**YOUR OBJECTIVE**: Search the data for the string "down", and report each line where it is found.

**RECORDS FOR THIS EXERCISE**:
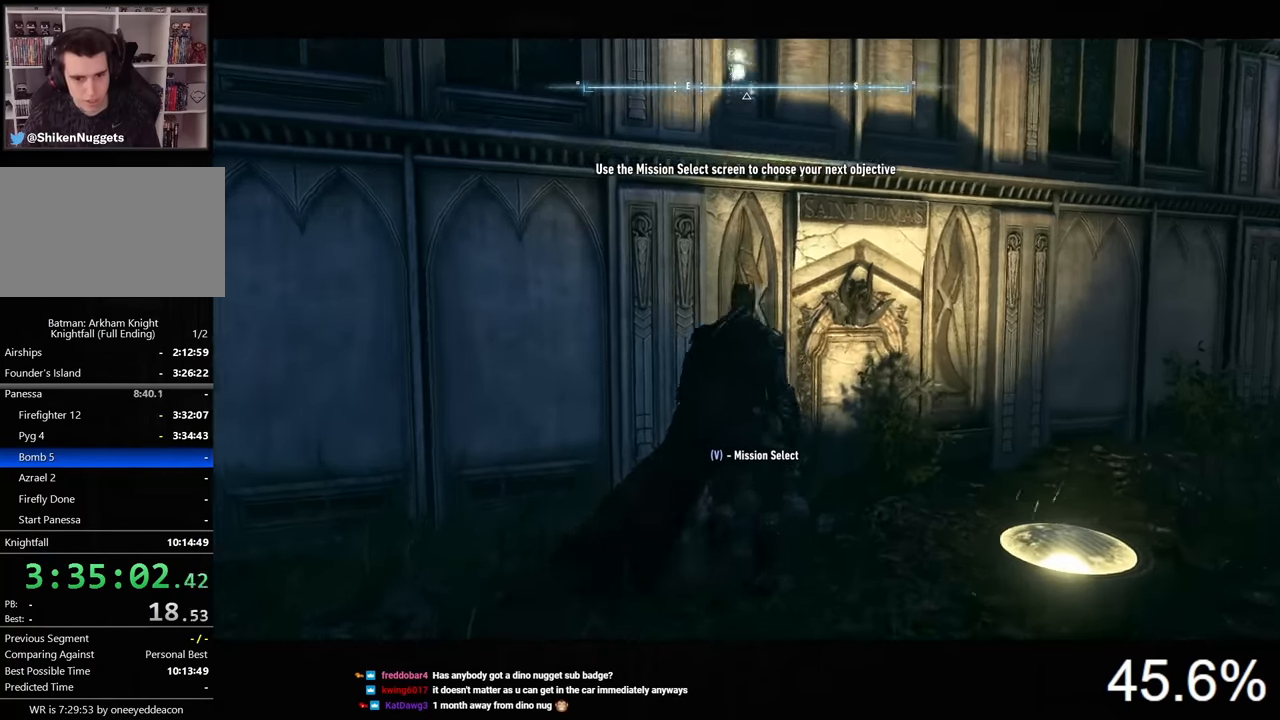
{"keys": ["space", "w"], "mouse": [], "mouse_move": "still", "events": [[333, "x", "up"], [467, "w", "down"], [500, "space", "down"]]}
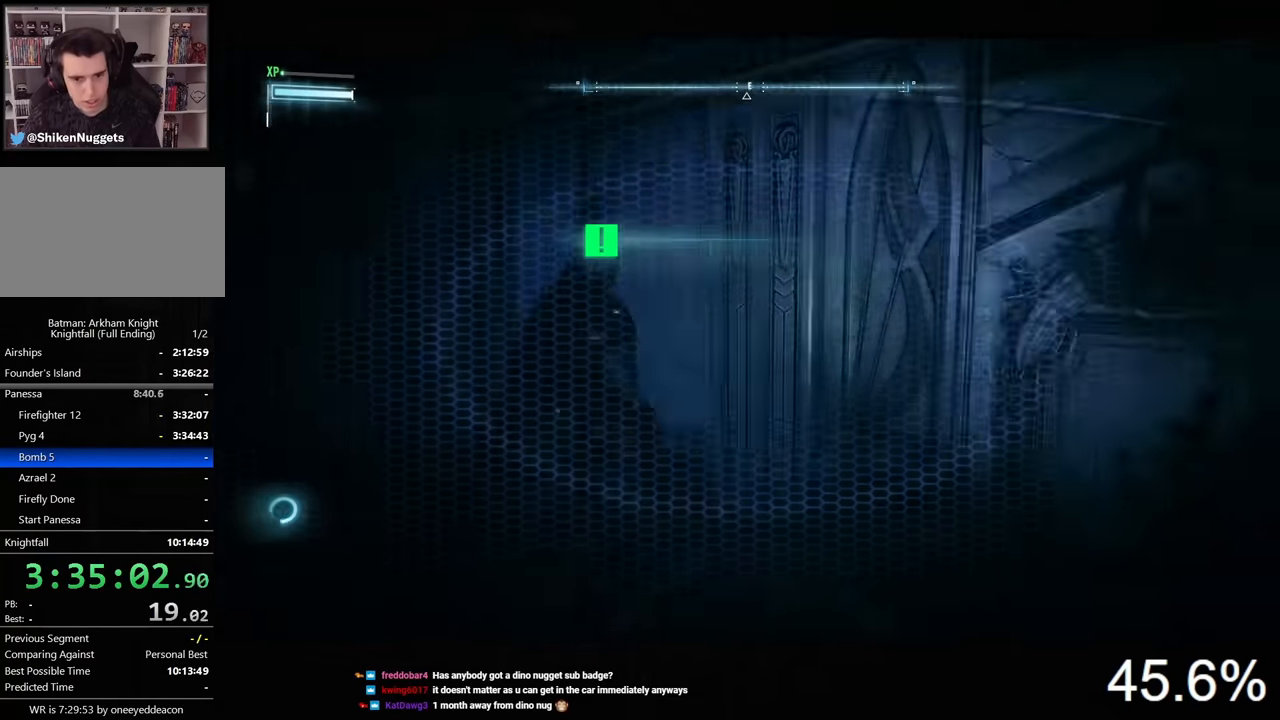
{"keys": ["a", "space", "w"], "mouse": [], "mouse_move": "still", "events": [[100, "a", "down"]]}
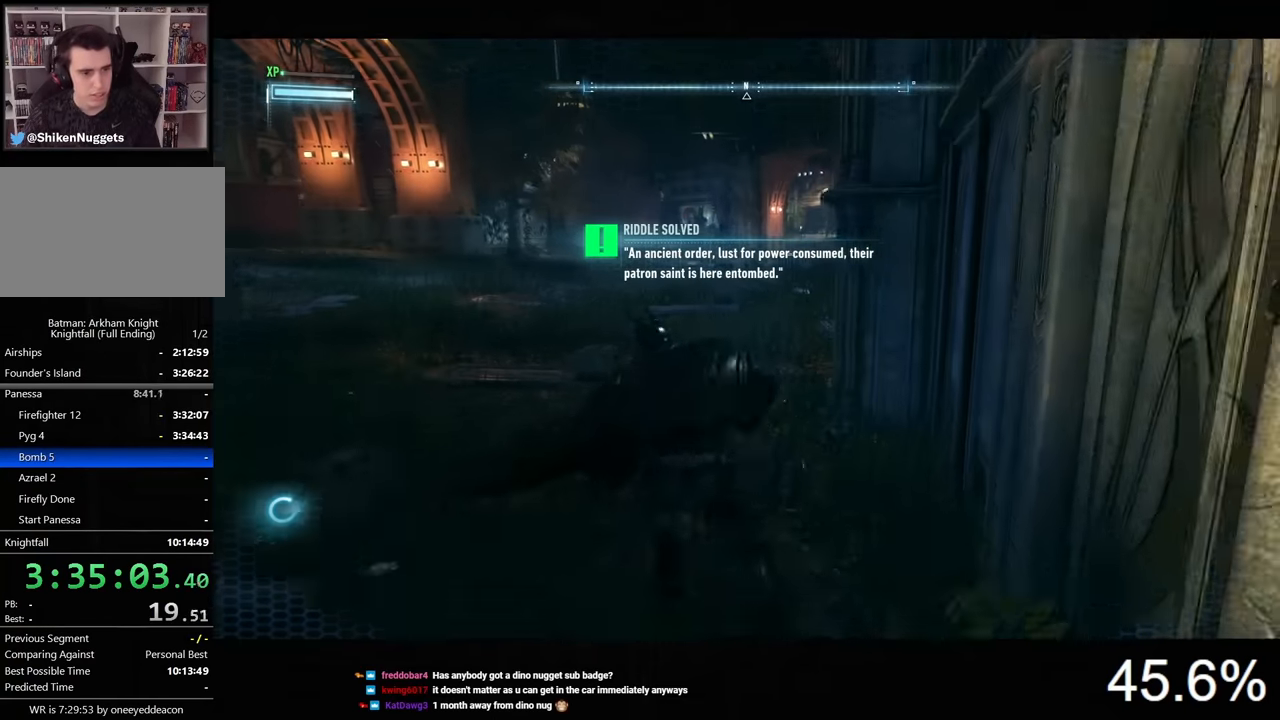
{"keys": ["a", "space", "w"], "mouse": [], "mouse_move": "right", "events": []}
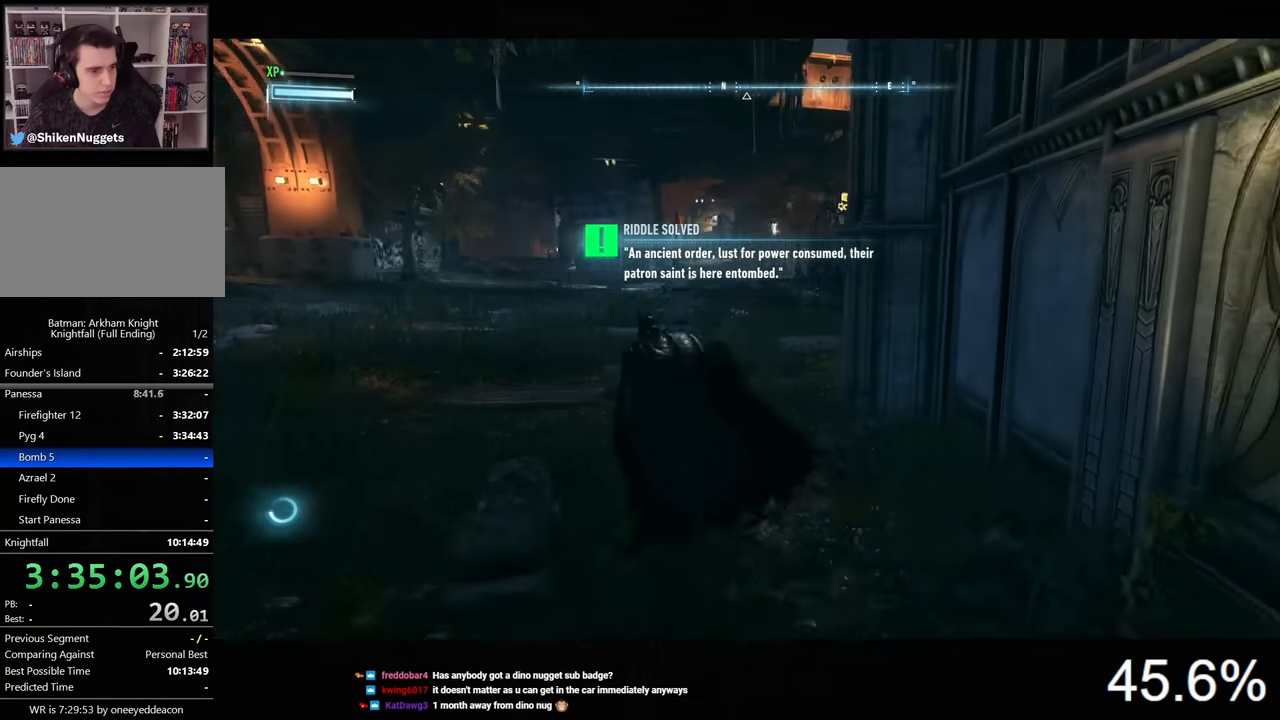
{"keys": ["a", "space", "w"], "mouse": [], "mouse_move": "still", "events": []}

--

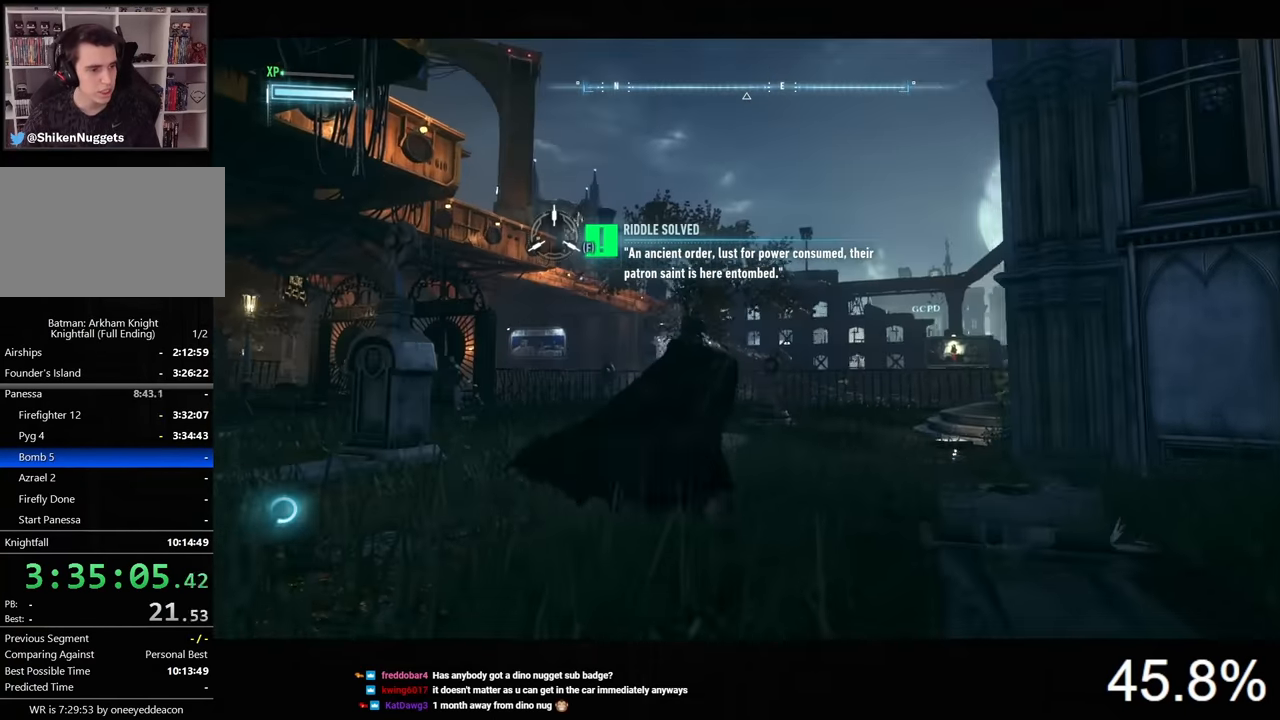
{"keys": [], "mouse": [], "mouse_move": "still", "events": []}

**TASK SOLUTION**:
{"keys": ["space", "w"], "mouse": [], "mouse_move": "still", "events": [[333, "x", "up"], [467, "w", "down"], [500, "space", "down"]]}
{"keys": ["a", "space", "w"], "mouse": [], "mouse_move": "still", "events": [[100, "a", "down"]]}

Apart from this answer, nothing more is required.